İran'ın Birleşmiş Milletler Daimi Temsilcisi Hoşru, İslami Şura Meclisi ve İmam Humeyni (ra)'nin türbesine düzenlenen saldırılara ilişkin BM Genel Sekreteri ile BMGK Başkanı’na bir mektup gönderdi.
Mekupta şu ifadelere yer verildi:
1. Çarşamba günü 7 Haziran 2017'de terör örgütü DEAŞ üyesi iki grup terörist otomatik silah, el bombası ve intihar yeleğiyle İran Meclisi ve İmam Humeyni (ra)'nin türbesine silahlı saldırı gerçekleştirdi. Düzenlenen silahlı ve bombalı saldırılar sonucu 17 sivil şehit düşerken 50’den fazla kişi yaralandı.
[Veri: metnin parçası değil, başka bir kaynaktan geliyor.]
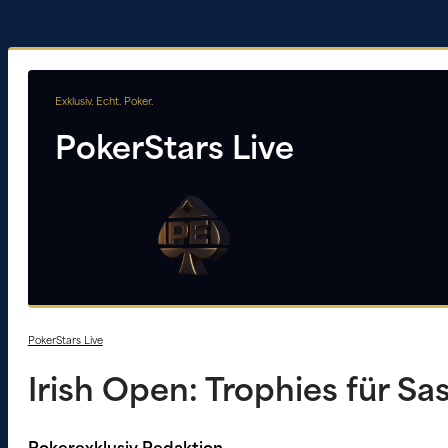
Exklusiv. Echt. Poker.
PokerStars Live
PokerStars Live
Irish Open: Trophies für 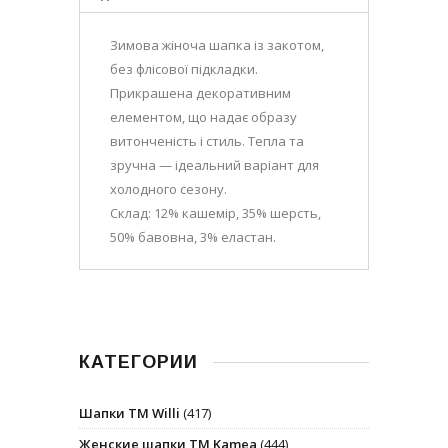
Зимова жіноча шапка із закотом,
без флісової підкладки.
Прикрашена декоративним
елементом, що надає образу
витонченість і стиль. Тепла та
зручна — ідеальний варіант для
холодного сезону.
Склад: 12% кашемір, 35% шерсть,
50% бавовна, 3% еластан.
КАТЕГОРИИ
Шапки ТМ Willi
(417)
Женские шапки ТМ Kamea
(444)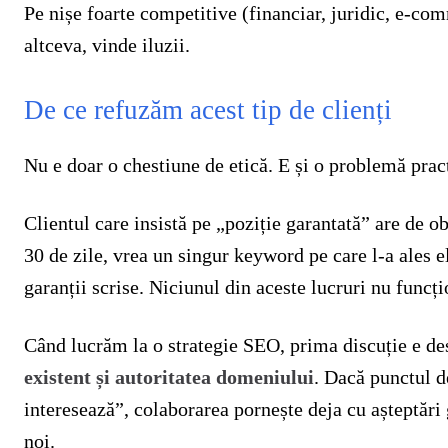
Pe nișe foarte competitive (financiar, juridic, e-co
altceva, vinde iluzii.
De ce refuzăm acest tip de clienți
Nu e doar o chestiune de etică. E și o problemă prac
Clientul care insistă pe „poziție garantată” are de o
30 de zile, vrea un singur keyword pe care l-a ales e
garanții scrise. Niciunul din aceste lucruri nu funcț
Când lucrăm la o strategie SEO, prima discuție e d
existent și autoritatea domeniului
. Dacă punctul d
interesează”, colaborarea pornește deja cu așteptări g
noi.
2. Bölgemiz istikrarsızlık ve güvensizlikle başbaşa kalırken dünyanın diğer noktalarında düzenlenen terör eylemleri gibi İran’da da böyle bir saldırı gerçekleştirilmiştir. Bu durum yıllarca tekfiri ideolojik düşüncesinin yayılması yönünde DEAŞ ve El Kaide gibi terör örgütlerinin finanse edilmesinin sonucudur.
3. İran İslami Şura Meclisi’nin hedef olarak seçilmesi de tekfiri ideolojilerin destekçilerinin ne kadar demokrasi ve seçimlerden korktuklarını göstermektedir. Bu terör eylemleri ülkede yapılan cumhurbaşkanlıği ile şehir ve köy konseyi seçimlerinin iki hafta geçmesinin ardından yapılmıştır.
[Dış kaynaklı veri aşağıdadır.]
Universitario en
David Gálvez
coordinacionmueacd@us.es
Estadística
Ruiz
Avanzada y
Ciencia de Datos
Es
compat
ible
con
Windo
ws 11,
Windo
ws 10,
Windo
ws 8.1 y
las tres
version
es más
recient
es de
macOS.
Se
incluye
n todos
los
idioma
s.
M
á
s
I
4. Ne yazık ki her zaman tekfiri zihniyetin kaynağı olanlar son günlerde tarihte eşi benzeri görülmemiş anlaşmalara imza attıktan sonra bunlara umit verilerek yeşil ışık yakıldı. Bu anlaşmaların ardından bölgede gerilim yükselerek ülkelerin arasında anlaşmazlıklar da arttı.
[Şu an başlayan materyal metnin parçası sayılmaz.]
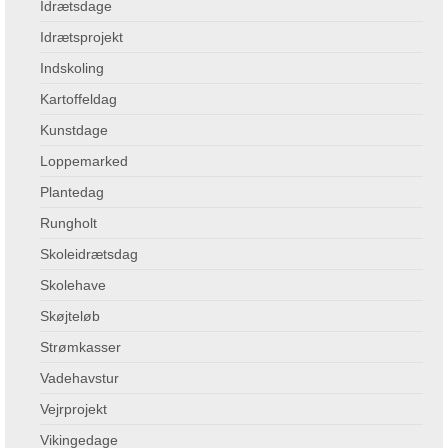
Idrætsdage
Idrætsprojekt
Indskoling
Kartoffeldag
Kunstdage
Loppemarked
Plantedag
Rungholt
Skoleidrætsdag
Skolehave
Skøjteløb
Strømkasser
Vadehavstur
Vejrprojekt
Vikingedage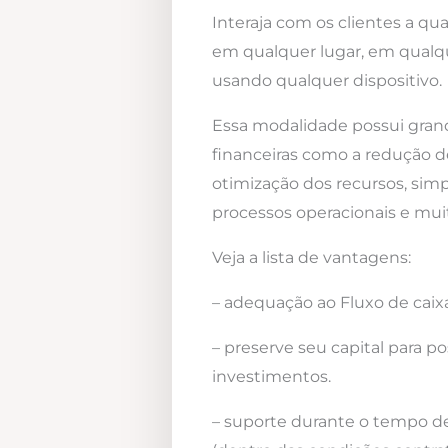
Interaja com os clientes a qua
em qualquer lugar, em qualqu
usando qualquer dispositivo.
Essa modalidade possui gra
financeiras como a redução d
otimização dos recursos, simp
processos operacionais e mui
Veja a lista de vantagens:
– adequação ao Fluxo de caixa
– preserve seu capital para po
investimentos.
– suporte durante o tempo d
5. Tahran’daki olaylar Suudi Prens Muhammed Bin Selman’ın 2 Mayıs 2017'deki, “Amacımız savaşı İran’ın sınırları içine taşımaktır” açıklamalarından sonra gerçekleşmiştir. Ayrıca saldırıların birkaç saat öncesinde de Suudi Arabistan Dışişleri Bakanı’nın ileri sürdüğü “İran cezalandırılmalı” iddiaları bile şaşıtıcı değildir.
6. 4 Mayıs 2017'de BMGK’ye gönderdiğim mektupta Suudi Arabistan’ın kışkırtıcı amaçlarla radikal gruplar ve tekfiri örgütlere verdiği destekleri hakkında uyarıda bulunmuştum. Onların girişimleri BM Şartı’nın amaçları ve ilkelerine net bir şekilde aykırıdır.
7. Tahran’daki terör saldırılarını dikkate alarak uluslararası toplum ve özellikle de BMGK’den bölgenin güvenliğini riske atan sonuçlara hassasiyetle yaklaşmalarını ve radikalizm ve terörizmle mücadelede elinden geleni yapmalarını temenni ederim.